Exercise:
Emit a verbatim copy of the lines below from the line with "info@eurosecurite.com" through the line with "stilte: ‘Lang genoeg stil geweest’.", excluding pictures and everything outside that range.

Material for this task:
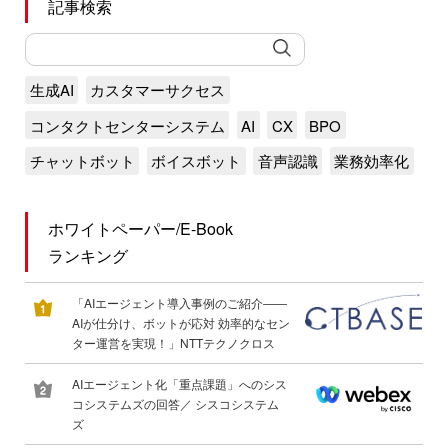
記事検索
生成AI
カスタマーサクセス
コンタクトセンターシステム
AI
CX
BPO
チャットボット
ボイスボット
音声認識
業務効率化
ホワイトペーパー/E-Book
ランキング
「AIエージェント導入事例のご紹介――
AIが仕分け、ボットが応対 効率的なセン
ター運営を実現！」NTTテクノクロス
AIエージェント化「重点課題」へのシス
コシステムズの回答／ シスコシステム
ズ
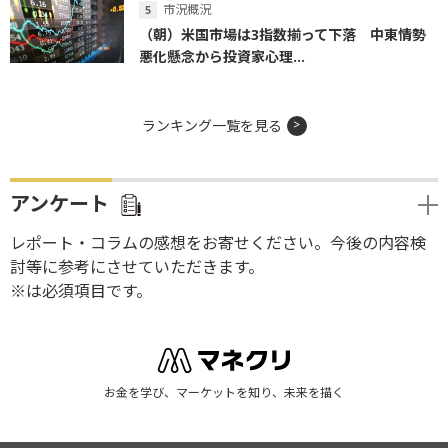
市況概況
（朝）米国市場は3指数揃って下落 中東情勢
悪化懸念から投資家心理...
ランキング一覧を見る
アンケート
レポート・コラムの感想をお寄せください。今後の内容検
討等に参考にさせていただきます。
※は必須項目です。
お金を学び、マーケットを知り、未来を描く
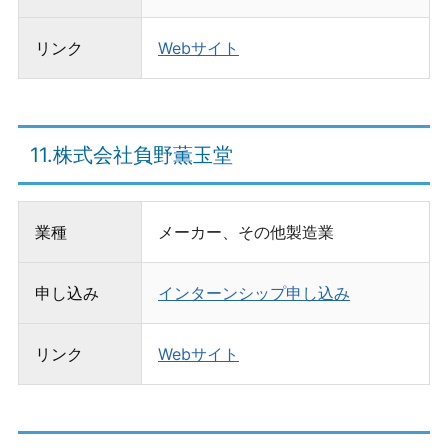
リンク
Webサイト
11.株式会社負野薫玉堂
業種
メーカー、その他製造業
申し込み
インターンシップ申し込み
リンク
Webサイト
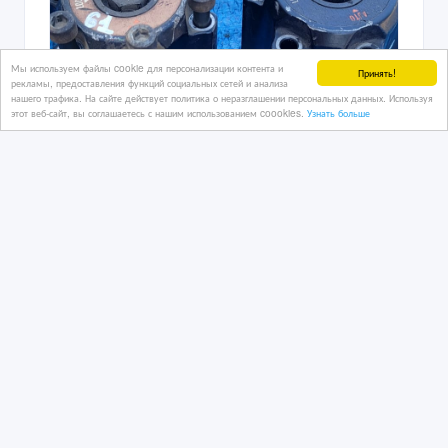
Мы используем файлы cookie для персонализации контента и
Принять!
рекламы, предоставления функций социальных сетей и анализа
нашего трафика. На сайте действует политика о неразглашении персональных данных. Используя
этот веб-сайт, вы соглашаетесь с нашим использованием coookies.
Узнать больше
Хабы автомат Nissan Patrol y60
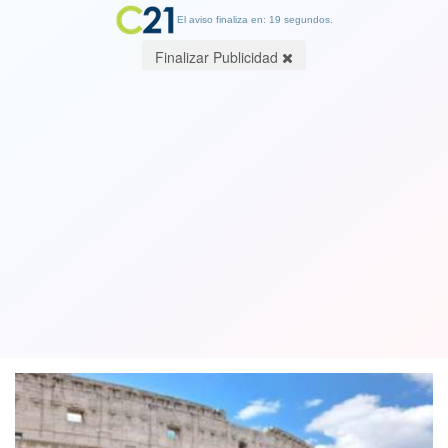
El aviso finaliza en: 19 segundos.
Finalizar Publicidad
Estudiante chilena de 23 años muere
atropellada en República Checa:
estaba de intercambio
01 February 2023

---

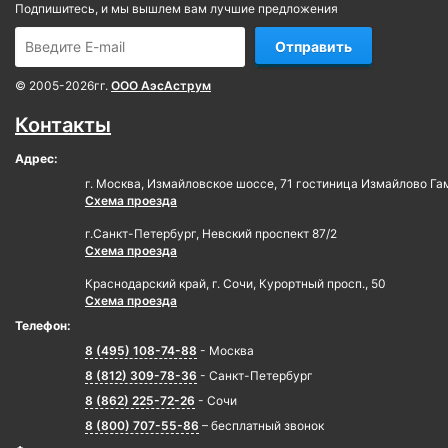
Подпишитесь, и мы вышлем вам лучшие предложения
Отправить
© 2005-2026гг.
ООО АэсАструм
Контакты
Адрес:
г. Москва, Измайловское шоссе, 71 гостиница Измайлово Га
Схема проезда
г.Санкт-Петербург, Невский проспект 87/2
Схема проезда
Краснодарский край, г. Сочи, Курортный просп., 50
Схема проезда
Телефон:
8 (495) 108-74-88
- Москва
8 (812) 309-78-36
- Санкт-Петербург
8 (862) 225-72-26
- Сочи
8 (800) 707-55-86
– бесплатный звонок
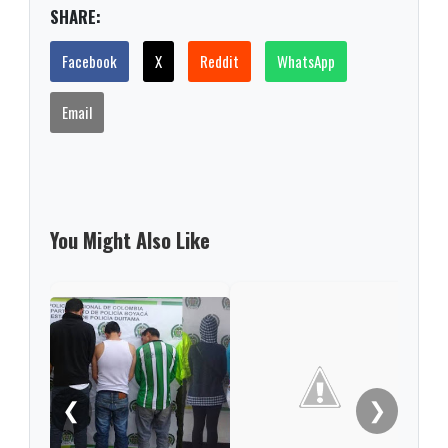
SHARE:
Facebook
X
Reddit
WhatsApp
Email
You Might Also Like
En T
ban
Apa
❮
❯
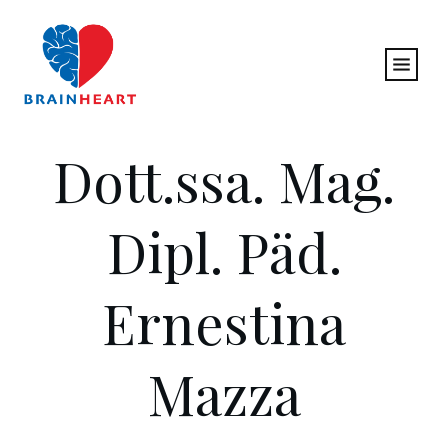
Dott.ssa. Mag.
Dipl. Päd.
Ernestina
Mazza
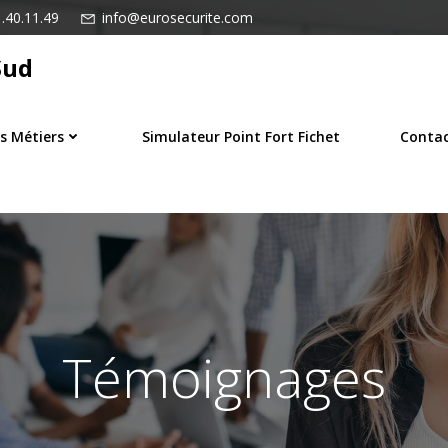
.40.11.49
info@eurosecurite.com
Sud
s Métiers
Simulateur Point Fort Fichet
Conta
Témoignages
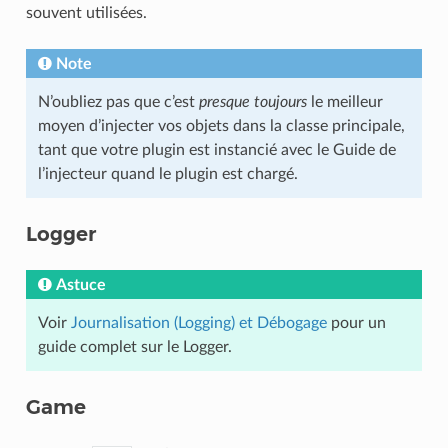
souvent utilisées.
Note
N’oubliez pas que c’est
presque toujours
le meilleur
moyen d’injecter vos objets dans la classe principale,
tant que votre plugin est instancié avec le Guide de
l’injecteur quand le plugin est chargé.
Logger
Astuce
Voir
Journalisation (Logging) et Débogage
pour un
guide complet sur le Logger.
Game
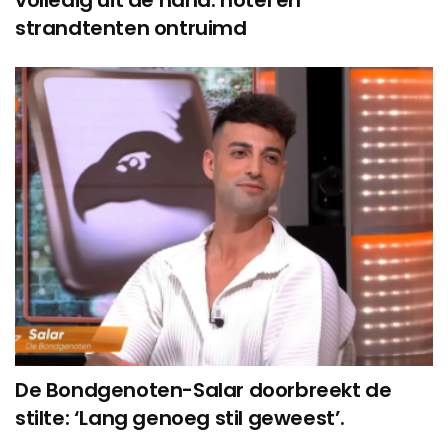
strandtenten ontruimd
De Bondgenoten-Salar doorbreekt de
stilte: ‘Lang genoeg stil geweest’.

Reply to the exercise:
info@eurosecurite.com
Sud
s Métiers
Simulateur Point Fort Fichet
Conta
Témoignages
souvent utilisées.
Note
N’oubliez pas que c’est
presque toujours
le meilleur
moyen d’injecter vos objets dans la classe principale,
tant que votre plugin est instancié avec le Guide de
l’injecteur quand le plugin est chargé.
Logger
Astuce
Voir
Journalisation (Logging) et Débogage
pour un
guide complet sur le Logger.
Game
strandtenten ontruimd
De Bondgenoten-Salar doorbreekt de
stilte: ‘Lang genoeg stil geweest’.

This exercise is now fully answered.